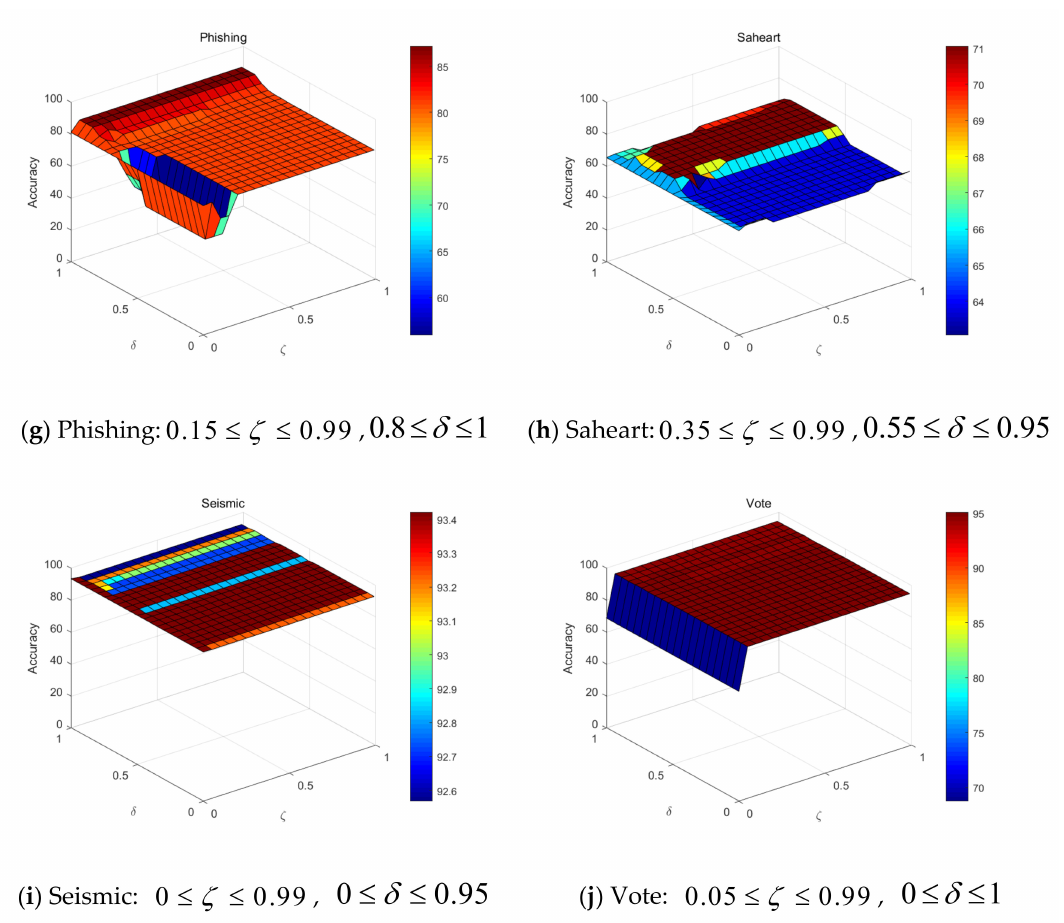
Figure 3. The accuracy results of ζ and δ with respect to FN ζ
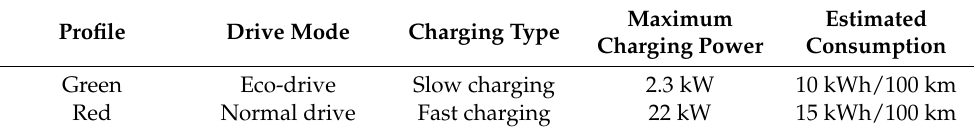
Maximum Estimated Charging Power Consumption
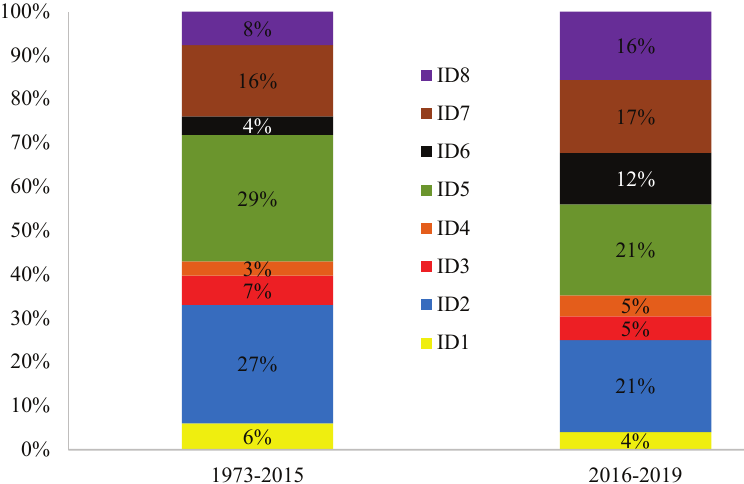
Figure 6. Comparison between the first and second half research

Assigned task: Throughout the listing above, how many lines hold the word "Figure"? Answer with only the number.

Response for this exercise: 2